Economic Importance (Back to Top)
Since adults visit flowers for nectar, it is possible that cuckoo bees have some involvement in pollination. However, their distinct lack of pollen-gathering structures and behavior probably renders them relatively poor pollinators. Hosts of Nomada species gather pollen and therefore are likely pollinators. However, kleptoparasites are a natural part of the ecosystem and there is no evidence that cuckoo bees are a major threat to pollinator populations. Focus on the preservation of pollinator populations should instead be directed at mitigating damage from more impactful drivers, including habitat loss and fragmentation, climate change, invasive species, pathogens, and pesticides (Potts et al. 2010).
Selected References (Back to Top)
- Adams LD, Buchmann S, Howell AD, Tsang, J. 2010. A study of insect pollinators associated with DoD TER-S flowering plants, including identification of habitat types where they co-occur by military installation in the southeastern United States. Department of Defense Legacy Resource Management Program. Project # 09-391.
- Cane JH. 1983. Olfactory evaluation of Andrena host nest suitability by kleptoparasitic Nomada bees (Hymenoptera: Apoidea).

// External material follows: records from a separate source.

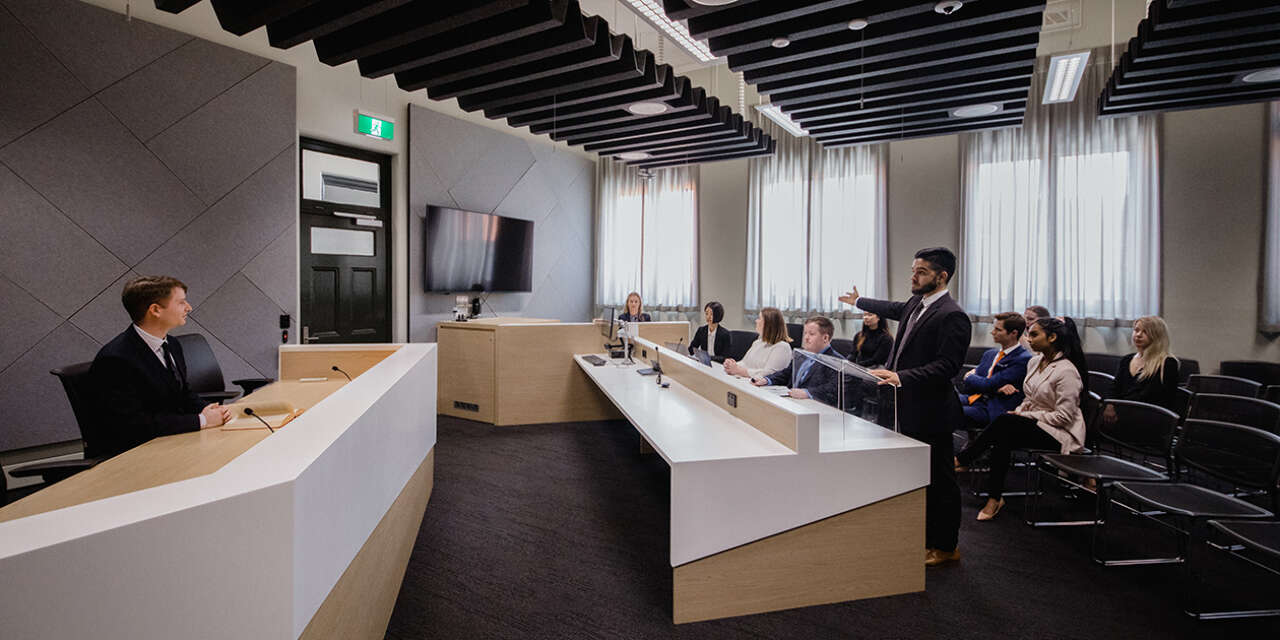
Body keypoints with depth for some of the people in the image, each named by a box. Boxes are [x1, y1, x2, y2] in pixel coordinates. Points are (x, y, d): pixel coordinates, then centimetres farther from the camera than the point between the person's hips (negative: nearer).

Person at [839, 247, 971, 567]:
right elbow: (893, 309, 32)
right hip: (908, 409, 9)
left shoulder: (952, 316, -18)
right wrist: (858, 301, 45)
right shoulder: (915, 304, 9)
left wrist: (901, 377, -33)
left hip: (931, 413, -9)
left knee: (939, 480, 6)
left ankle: (945, 546, 22)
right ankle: (924, 537, 34)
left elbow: (947, 366, -25)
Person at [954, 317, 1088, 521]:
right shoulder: (1034, 362, 9)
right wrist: (1018, 412, 0)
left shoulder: (1066, 371, -17)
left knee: (1005, 423, -30)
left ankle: (961, 460, -19)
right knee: (1003, 438, -24)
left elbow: (1063, 416, -18)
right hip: (1033, 423, 7)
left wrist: (1024, 415, -15)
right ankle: (995, 498, -22)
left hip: (1060, 433, -7)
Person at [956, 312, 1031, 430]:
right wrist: (996, 387, -11)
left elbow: (987, 385, -14)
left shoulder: (1023, 359, -8)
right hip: (972, 399, 8)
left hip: (991, 411, -7)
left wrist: (969, 377, 6)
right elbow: (965, 386, 6)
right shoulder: (990, 354, 17)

Animal Behavior 31: 138-144.
- Deyrup M, Edirisinghe J, Norden B. 2002. The diversity and floral hosts of bees at the Archbold Biological Station, Florida (Hymenoptera: Apoidea). Insecta Mundi 16: 87-120.

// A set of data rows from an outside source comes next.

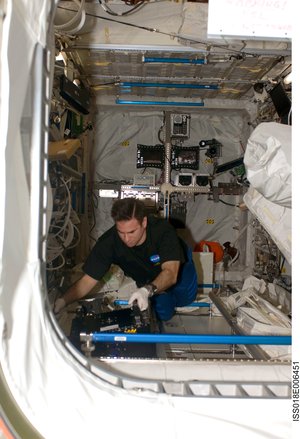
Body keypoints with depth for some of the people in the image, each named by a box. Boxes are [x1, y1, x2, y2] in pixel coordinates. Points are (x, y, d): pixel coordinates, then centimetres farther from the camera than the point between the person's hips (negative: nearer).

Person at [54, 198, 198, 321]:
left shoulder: (163, 229, -40)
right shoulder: (108, 242, -34)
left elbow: (171, 272, -48)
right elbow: (88, 280, -30)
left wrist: (147, 290, -68)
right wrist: (62, 301, -47)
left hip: (176, 266, 0)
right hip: (147, 281, 1)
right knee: (163, 314, -12)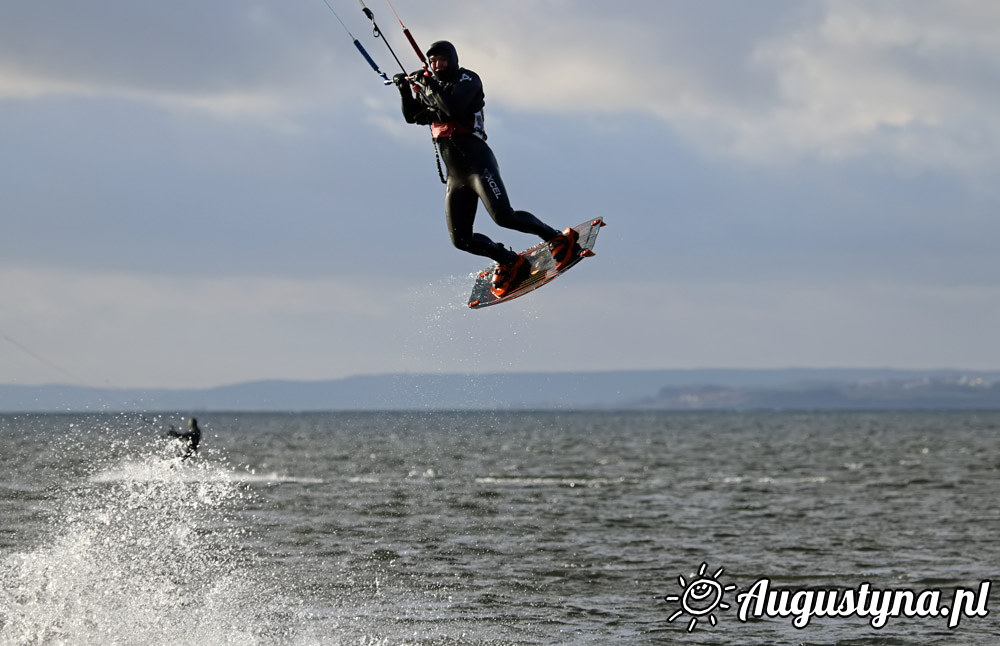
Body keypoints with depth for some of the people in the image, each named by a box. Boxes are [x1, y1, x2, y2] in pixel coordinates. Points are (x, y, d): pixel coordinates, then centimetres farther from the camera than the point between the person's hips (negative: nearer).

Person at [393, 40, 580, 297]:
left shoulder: (467, 79, -2)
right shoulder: (433, 89, 20)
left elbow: (453, 107, -20)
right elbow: (412, 116, 24)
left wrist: (428, 84, -12)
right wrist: (405, 90, 10)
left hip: (477, 163, -8)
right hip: (456, 176, 8)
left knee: (503, 216, -24)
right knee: (461, 239, -1)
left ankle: (559, 240, -10)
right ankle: (511, 263, 14)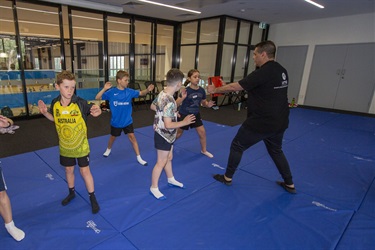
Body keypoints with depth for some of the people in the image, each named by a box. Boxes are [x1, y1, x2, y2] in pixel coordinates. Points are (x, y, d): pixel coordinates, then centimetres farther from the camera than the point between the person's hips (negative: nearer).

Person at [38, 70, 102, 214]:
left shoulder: (80, 102, -21)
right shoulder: (55, 103, -9)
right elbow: (54, 118, 8)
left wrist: (97, 112, -38)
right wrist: (45, 113, -11)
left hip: (81, 145, -3)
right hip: (65, 146, 4)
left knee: (85, 171, 6)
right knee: (68, 170, 20)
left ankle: (92, 198, 23)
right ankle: (71, 193, 45)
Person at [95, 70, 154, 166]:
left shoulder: (129, 91, -7)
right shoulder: (111, 92, -13)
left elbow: (141, 93, -10)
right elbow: (97, 98, -14)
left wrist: (148, 90, -30)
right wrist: (104, 89, -30)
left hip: (127, 121, 1)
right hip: (116, 121, 0)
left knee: (132, 137, -2)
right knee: (113, 137, 21)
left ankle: (139, 157, 7)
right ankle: (108, 149, 52)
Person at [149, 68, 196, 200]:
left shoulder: (162, 93, -2)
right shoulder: (170, 102, -30)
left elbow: (153, 106, 15)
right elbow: (168, 125, -31)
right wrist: (184, 122, -19)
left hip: (165, 134, 9)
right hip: (164, 135, -9)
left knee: (169, 158, 24)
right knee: (161, 162, 7)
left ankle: (171, 179, 44)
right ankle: (154, 188, 25)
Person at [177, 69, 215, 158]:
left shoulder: (202, 90, -10)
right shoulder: (186, 90, -24)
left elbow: (203, 102, 4)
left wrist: (208, 104, -17)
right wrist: (182, 97, -42)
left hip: (196, 115, 4)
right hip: (184, 115, -4)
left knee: (202, 132, 1)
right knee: (178, 134, 12)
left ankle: (204, 150, 25)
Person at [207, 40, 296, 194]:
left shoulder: (262, 73, -20)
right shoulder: (281, 71, 7)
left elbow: (234, 87, -16)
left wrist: (215, 90, -1)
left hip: (260, 123, -8)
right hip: (279, 122, 8)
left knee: (237, 146, 9)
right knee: (276, 151, 26)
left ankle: (227, 178, 24)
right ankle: (289, 184, 34)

- Droege S, Rightmyer MG, Sheffield CS, Brady SG. 2010. New synonymies in the bee genus Nomada from North America. Zootaxa 2661: 1-32.

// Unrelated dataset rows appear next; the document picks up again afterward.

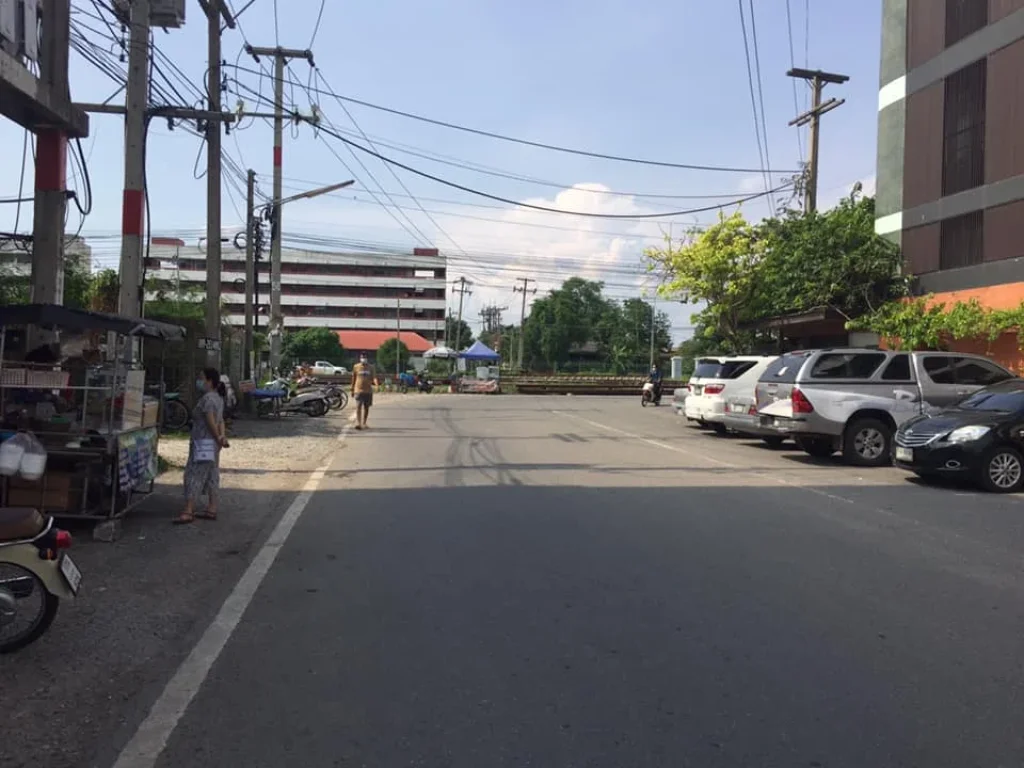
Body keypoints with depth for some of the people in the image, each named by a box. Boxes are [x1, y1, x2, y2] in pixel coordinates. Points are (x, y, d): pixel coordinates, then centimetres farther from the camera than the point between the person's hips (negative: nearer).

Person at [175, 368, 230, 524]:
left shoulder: (207, 398, -16)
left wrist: (218, 438, -11)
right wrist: (222, 436, 0)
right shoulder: (217, 398, 14)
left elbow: (211, 422, -20)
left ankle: (188, 512, -10)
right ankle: (212, 510, 15)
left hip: (204, 443, -10)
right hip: (211, 445, 10)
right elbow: (221, 420, 11)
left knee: (194, 475, -9)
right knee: (211, 476, 11)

- Eickwort GC. 1981. Aspects of the nesting biology of five Nearctic species of Agapostemon (Hymenoptera: Halictidae). Journal of the Kansas Entomological Society. 54: 337-351.
- Emery C. 1909. Über den Ursprung der dulotischen, parasitischen und myrmekophilen Ameisen. Biologisches Centralblatt 29: 352-362.
- Hall HG, Ascher JS. 2010. Survey of bees (Hymenoptera: Apoidea: Anthophila) in natural areas of Alachua County in north-central Florida. Florida Entomologist 93: 609-629.
- Michener CD. 2000. The Bees of the World: Second Edition. Baltimore: The Johns Hopkins University Press.
- Potts SG, Biesmeijer JC, Kremen C, Neumann P, Schweiger O, Kunin WE. 2010. Global pollinator declines: Trends, impacts and drivers. Trends in Ecology and Evolution 25: 345-353.
- Tengö J, Bergström G. 1977. Cleptoparasitism and odor mimetism in bees: Do Nomada males imitate odor of Andrena females? Science 196: 1117-1119.